The LifeBook S752 is to show its capabilities in this review. The 14-inch professional laptop is heir to the S751 that we scrutinized last year. Equipped with a Core i3-3328M, 4 GB of RAM and a 320 GB hard drive.
If Fujitsu’s LifeBook S752 had to be summarized in only one word, “unspectacular” might come to mind. However, this is not at all meant in a negative sense, but rather the balanced manner that the LifeBook rushed through our test course. Only a few details mar the compelling overall impression and prevented an even better rating. However, a look at the single details:
There is not much room for complaint in the decisive exercises, i.e. casing, input devices and emissions. The chassis is manufactured well and it is very rigid although the manufacturer does not use light metals. However, the slightly yielding keyboard center should be improved. Many customers will be pleased that Fujitsu did not use the new-fangled chiclet style and opted for a conventional design that features a generous key drop and ergonomic-shaped keys. We can emphasize the low noise and temperature development just as positively.

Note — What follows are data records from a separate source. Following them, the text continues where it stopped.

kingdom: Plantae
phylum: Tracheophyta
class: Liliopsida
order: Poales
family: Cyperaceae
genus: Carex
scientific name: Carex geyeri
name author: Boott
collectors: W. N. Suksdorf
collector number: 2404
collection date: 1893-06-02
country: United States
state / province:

In terms of performance, it is not as much the Core i3-3328M as the tight memory configuration that slows the laptop. Why the manufacturer offers a version with only 2 GB of RAM and such a slow hard drive remains a mystery. At least the user can upgrade both components in a few steps. In return, the somewhat too dark screen that makes outdoor use difficult is even more aggravating. That is too bad since the Life Book has the best requirements for this with an impressive run time of over 6 hours including enabled Wi-Fi – and even longer with the additional battery.
But this is basically our only real criticism. Apart from the screen and the irrelevant gaming performance in this case, the S752 manages over 80% in the other ratings and achieves the same final grade as Lenovo’s Think Pad L430: 85%. Therefore, the Life Book has honestly earned its purchase recommendation.